If \$Q_4\$ is saturated, then the collector will look more like a voltage source, so it's pretty easy to compute the current in \$R_3\$, if you want it. Also, the current in \$D_3\$ can be easily estimated now that \$V_D\$ is known. If you want to double-check the voltage drop estimate for \$D_3\$ you'll have to check this estimated current against the datasheet. (But the slight adjustments you make probably won't significantly alter the current computations -- perhaps a few hundred microamps of difference?)
You could set up nodal equations like the following (only started out, for now):
$$\begin{align*} \frac{V_A}{R_4}&=I_{D_3}\\\\ \frac{V_B}{R_2}&=I_{B_4}\\\\ \frac{V_C}{R_3}&=I_{C_4}\\\\ \frac{V_D}{R_1}+\frac{V_D}{R_2}+I_{D_3}&=\frac{28\:\text{V}}{R_1}+\frac{V_B}{R_2} \end{align*}$$
But then you'd have to substitute in the Shockley diode equations and things get a lot more complex to solve using closed equations. (You might use Spice, though, for a numerical analysis.)
The above made some assumptions I should have checked. Kint (I'm glad to see) didn't make those assumptions. We can be pretty sure that \$D_3\$ is forward-biased. But what about the BE junction of \$Q_4\$? Instead of assuming about \$Q_4\$, let's not assume and instead just start from where \$R_1\$, \$D_3\$, and \$R_4\$ takes you, ignoring the rest.
In this case, you compute \$I=\frac{28\:\text{V}-700\:\text{mV}}{R_1+R_4}\approx 26.765\:\text{mA}\$. This means that \$V_D=700\:\text{mV}+R_4\cdot I\approx 27.465\:\text{V}\$. Assuming no base current at all, this would suggest about \$28\:\text{V}-27.465\:\text{V}=535\:\text{mV}\$ across the base emitter junction of \$Q_4\$.
This is way less than \$700\:\text{mV}\$. That doesn't mean it isn't forward biased, but it does mean there is very little base current flowing. Solving the equation exactly from the Shockley equation requires the LambertW function.

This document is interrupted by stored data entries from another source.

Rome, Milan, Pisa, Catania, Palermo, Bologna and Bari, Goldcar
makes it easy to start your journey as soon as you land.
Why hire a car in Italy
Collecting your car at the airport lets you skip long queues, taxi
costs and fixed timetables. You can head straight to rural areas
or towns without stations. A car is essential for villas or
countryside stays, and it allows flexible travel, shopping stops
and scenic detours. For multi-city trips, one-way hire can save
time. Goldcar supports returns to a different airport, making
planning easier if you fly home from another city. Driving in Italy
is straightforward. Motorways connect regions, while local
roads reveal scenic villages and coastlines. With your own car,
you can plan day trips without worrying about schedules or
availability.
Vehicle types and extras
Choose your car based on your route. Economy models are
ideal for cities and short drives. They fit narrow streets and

Rather than belabor that, I get a base voltage of about \$27.467\:\text{V}\$. This means that the base emitter junction of \$Q_4\$ has about \$533\:\text{mV}\$ across it and that \$R_2\$ has only \$2\:\text{mV}\$ across it.
Even this assumes that \$700\:\text{mV}\$ is reserved for \$D_3\$. But at the indicated current in it (yet another LambertW equation to solve), it's likely higher than that.
So there's probably very close to zero base current in \$Q_4\$. Which means very little collector current, too. That's why Spice shows what it does. It's able to fully handle all of the nuances of the diode and the BJT, without making broad assumptions.
Nothing really ugly here. As suggested by Monsieur jonk, redraw your circuit including the \$V_f\$ source. Define the current \$i_1\$ flowing in \$R_1\$ then the base current \$i_b\$ and, finally, \$V_D\$ which is the voltage across \$R_4\$ with a current equal to the sum of \$i_1\$ and \$i_b\$ in series with the diode \$V_f\$. Extract, substitute these variables and solve for \$V_D\$ and voilà, you have it:
A quick bias point analysis with SPICE shows the voltage at node 2 which is your \$V_D\$ not far from what the equation gives.